Extracted records
◆ ◆ ◆ ◆ ◆

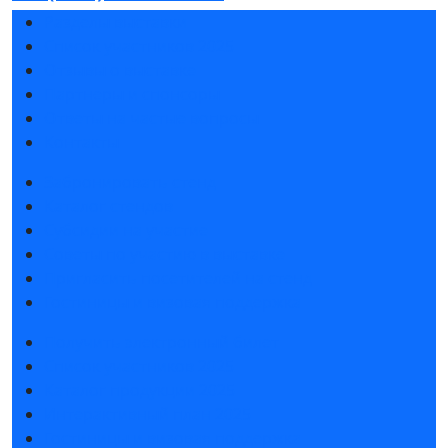
Разделы выставки
Список участников 2025
Отзывы о выставке
Партнеры и спонсоры
Ответы на частые вопросы
Контакты
Забронировать стенд
Каталог стендов
Субсидии на участие
Советы по участию в выставке
Пригласить посетителей на стенд
Гостиницы и визовая поддержка
Получить электронный билет
Список участников 2025
Каталог продукции 2025
Интерактивный план 2025
Гостиницы и визовая поддержка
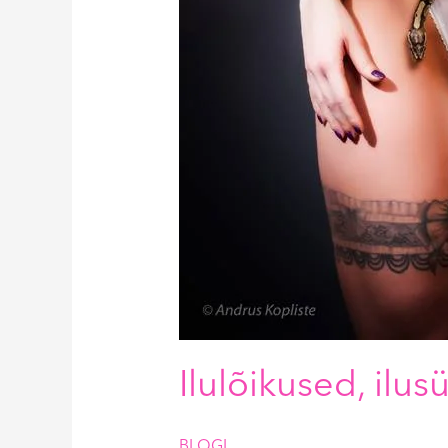
Ilulõikused, ilu
BLOGI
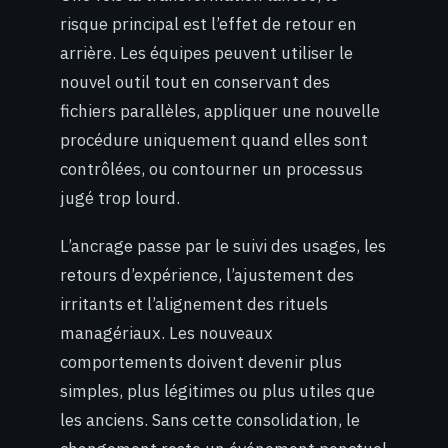
risque principal est l’effet de retour en
arrière. Les équipes peuvent utiliser le
nouvel outil tout en conservant des
fichiers parallèles, appliquer une nouvelle
procédure uniquement quand elles sont
contrôlées, ou contourner un processus
jugé trop lourd.
L’ancrage passe par le suivi des usages, les
retours d’expérience, l’ajustement des
irritants et l’alignement des rituels
managériaux. Les nouveaux
comportements doivent devenir plus
simples, plus légitimes ou plus utiles que
les anciens. Sans cette consolidation, le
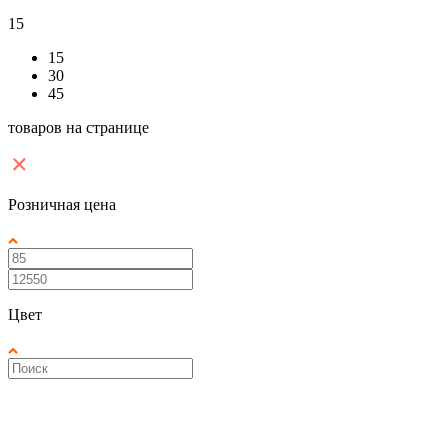
15
15
30
45
товаров на странице
Розничная цена
Цвет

◆ ◆ ◆ ◆ ◆

## Job item:
Leaving every picture out, return the lines from the one containing "procédure uniquement quand elles sont" through the last line of the records exactly.

## Written response:
procédure uniquement quand elles sont
contrôlées, ou contourner un processus
jugé trop lourd.
L’ancrage passe par le suivi des usages, les
retours d’expérience, l’ajustement des
irritants et l’alignement des rituels
managériaux. Les nouveaux
comportements doivent devenir plus
simples, plus légitimes ou plus utiles que
les anciens. Sans cette consolidation, le
15
15
30
45
товаров на странице
Розничная цена
Цвет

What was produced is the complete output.